Depuis, ce récital a été repris dans plusieurs villes allemandes telles Potsdam et Dresde, et c’est le Théâtre de l’Athénée qui offre l’opportunité de l’entendre à Paris, quasiment à l’identique, moyennant un léger arrangement : ‘Mädchenlied’, le 6e des ‘Sieben Lieder’ op. 95 de Brahms, et ‘Am See’ D746 de Schubert ne sont pas repris, mais une ballade de Kurt Weill ‘Die Ballade vom ertrunkenen Mädchen’, extraite de son 'Requiem Berlinois', un texte sur la guerre, est ajoutée et chantée par Lars Eidinger qui alterne voix basse et voix de tête détimbrée pour en exprimer sa sensibilité.
Au total, dix compositeurs de John Dowland, contemporain de Shakespeare, à Kurt Weill, en passant par Brahms, Schubert, Mendelssohn, Wolf ou Strauss, sont réunis pour faire vivre la folie de l'âme doucereusement mélancolique de celle qui ne put épouser le Prince Hamlet.
Les textes évoquent la quiétude d’eaux sombres dans une atmosphère nocturne, et Anna Prohaska les chante en ne sollicitant que sa tessiture aiguë, souple à la clarté âpre, évoquant ainsi une forme de plénitude à la recherche du visage de la mort, son corps semblant onduler à la faveur des ondes d’un lac imaginaire.

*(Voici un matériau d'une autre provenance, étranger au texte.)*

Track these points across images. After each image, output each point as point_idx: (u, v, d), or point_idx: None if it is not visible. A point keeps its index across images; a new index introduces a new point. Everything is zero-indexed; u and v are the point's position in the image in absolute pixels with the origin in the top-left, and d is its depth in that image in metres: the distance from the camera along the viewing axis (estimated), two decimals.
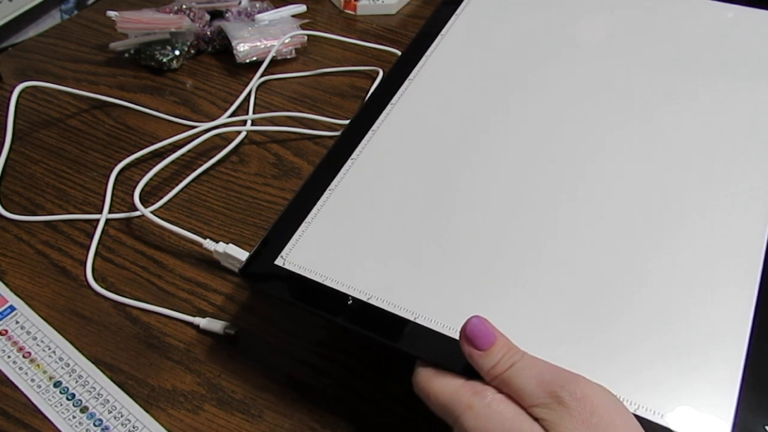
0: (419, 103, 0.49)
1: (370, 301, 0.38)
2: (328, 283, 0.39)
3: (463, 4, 0.55)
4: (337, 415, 0.41)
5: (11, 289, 0.47)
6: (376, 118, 0.48)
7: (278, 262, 0.40)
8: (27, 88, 0.60)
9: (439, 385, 0.33)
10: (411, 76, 0.50)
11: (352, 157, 0.46)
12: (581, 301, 0.37)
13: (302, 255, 0.41)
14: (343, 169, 0.45)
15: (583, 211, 0.41)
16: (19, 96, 0.59)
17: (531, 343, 0.33)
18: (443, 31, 0.53)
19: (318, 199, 0.43)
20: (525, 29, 0.53)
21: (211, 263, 0.50)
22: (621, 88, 0.47)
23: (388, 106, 0.48)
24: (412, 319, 0.37)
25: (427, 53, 0.52)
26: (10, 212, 0.52)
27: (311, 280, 0.39)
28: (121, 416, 0.41)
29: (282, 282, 0.40)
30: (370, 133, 0.47)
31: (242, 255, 0.47)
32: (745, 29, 0.51)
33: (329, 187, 0.44)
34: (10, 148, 0.58)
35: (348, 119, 0.62)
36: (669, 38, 0.51)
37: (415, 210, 0.42)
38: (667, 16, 0.53)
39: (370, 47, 0.71)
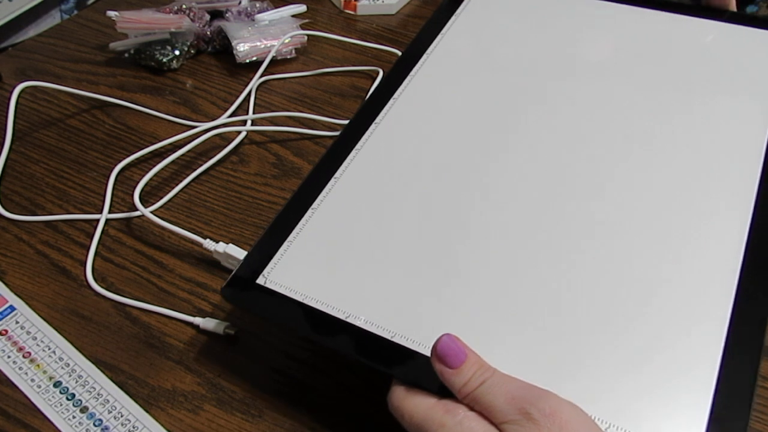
0: (404, 121, 0.48)
1: (348, 320, 0.38)
2: (308, 302, 0.39)
3: (449, 23, 0.54)
4: (337, 414, 0.41)
5: (11, 289, 0.47)
6: (361, 136, 0.48)
7: (260, 280, 0.40)
8: (27, 88, 0.60)
9: (413, 404, 0.33)
10: (396, 94, 0.50)
11: (335, 176, 0.45)
12: (560, 324, 0.37)
13: (284, 274, 0.41)
14: (326, 188, 0.45)
15: (566, 237, 0.41)
16: (19, 96, 0.59)
17: (507, 363, 0.34)
18: (429, 50, 0.52)
19: (301, 217, 0.43)
20: (511, 48, 0.52)
21: (211, 263, 0.50)
22: (614, 109, 0.47)
23: (372, 125, 0.48)
24: (389, 338, 0.37)
25: (413, 72, 0.52)
26: (10, 212, 0.52)
27: (292, 299, 0.39)
28: (121, 416, 0.41)
29: (263, 300, 0.40)
30: (353, 152, 0.47)
31: (242, 255, 0.47)
32: (732, 46, 0.51)
33: (312, 206, 0.44)
34: (10, 148, 0.58)
35: (348, 119, 0.62)
36: (666, 57, 0.51)
37: (395, 231, 0.42)
38: (662, 34, 0.53)
39: (370, 47, 0.71)
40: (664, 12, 0.54)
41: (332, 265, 0.41)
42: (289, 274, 0.41)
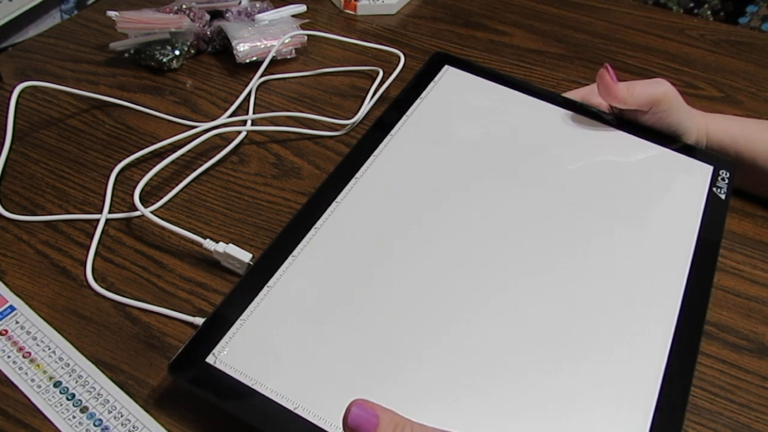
0: (364, 202, 0.48)
1: (296, 411, 0.37)
2: (257, 387, 0.38)
3: (398, 125, 0.54)
4: None
5: (11, 289, 0.47)
6: (321, 214, 0.47)
7: (209, 359, 0.39)
8: (27, 88, 0.60)
9: None
10: (358, 174, 0.50)
11: (293, 254, 0.45)
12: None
13: (235, 355, 0.40)
14: (282, 266, 0.44)
15: (502, 339, 0.42)
16: (19, 96, 0.59)
17: None
18: (376, 152, 0.52)
19: (255, 295, 0.42)
20: (453, 152, 0.53)
21: (211, 263, 0.50)
22: (538, 220, 0.48)
23: (333, 204, 0.48)
24: None
25: (376, 152, 0.52)
26: (10, 212, 0.52)
27: (241, 383, 0.38)
28: (121, 416, 0.41)
29: (211, 382, 0.39)
30: (312, 230, 0.46)
31: (242, 255, 0.47)
32: (649, 165, 0.53)
33: (267, 284, 0.43)
34: (10, 148, 0.58)
35: (348, 119, 0.62)
36: (597, 170, 0.52)
37: (350, 318, 0.42)
38: (598, 145, 0.54)
39: (370, 47, 0.71)
40: (603, 125, 0.56)
41: (283, 349, 0.40)
42: (240, 355, 0.40)
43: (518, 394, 0.39)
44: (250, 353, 0.40)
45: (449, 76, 0.59)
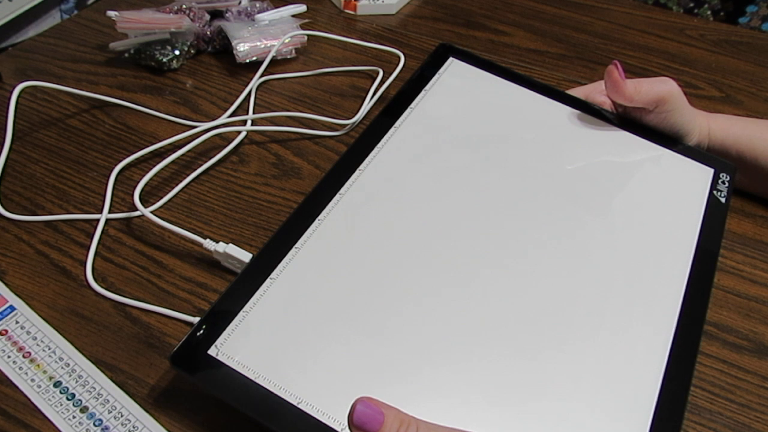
0: (366, 196, 0.48)
1: (299, 406, 0.37)
2: (260, 381, 0.38)
3: (405, 114, 0.54)
4: None
5: (11, 289, 0.47)
6: (324, 206, 0.47)
7: (212, 351, 0.39)
8: (27, 88, 0.60)
9: None
10: (361, 166, 0.50)
11: (296, 246, 0.44)
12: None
13: (237, 347, 0.39)
14: (286, 257, 0.44)
15: (503, 338, 0.42)
16: (19, 96, 0.59)
17: None
18: (380, 144, 0.52)
19: (258, 287, 0.42)
20: (453, 151, 0.53)
21: (211, 263, 0.50)
22: (539, 217, 0.48)
23: (336, 196, 0.48)
24: (338, 430, 0.36)
25: (380, 144, 0.52)
26: (10, 212, 0.52)
27: (243, 375, 0.38)
28: (121, 416, 0.41)
29: (214, 374, 0.38)
30: (316, 222, 0.46)
31: (242, 255, 0.47)
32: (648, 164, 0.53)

Dans les chansons extraites de ‘La Petite Sirène’ d’Arthur Honegger, sa prosodie est impeccablement nette, et cette forme de joie funèbre se trouve confortée par la charge qu’imprime Eric Schneider au toucher de son piano, tout le long du récital, un son dense, vibrant profondément, le poids de chaque note semblant méticuleusement calculé et appuyé en résonance avec les mots.
Au creux de l’atmosphère de ce lundi soir, pratiquement dénuée de la moindre toux, seuls quelques craquements de sièges signalent la présence des auditeurs, et le regard intériorisé de Lars Eidinger, lui qui peut être des plus exubérants, est ici au service de textes de Shakespeare, un de ses auteurs de prédilection, qu’il incarne dans un esprit totalement recueilli.
Et en bis, Anna Prohaska et Lars Eidinger entonnent le 'Liebeslied' de l''Opéra de Quat'sous' de Kurt Weill, pour offrir une image finale plus heureuse.
En à pleine plus d’une heure, on se serait cru à une soirée musicale à Berlin ou Munich, se laissant aller avec joie à la sérénité de sentiments noirs, poétisés magnifiquement par trois artistes d’une sincère humilité.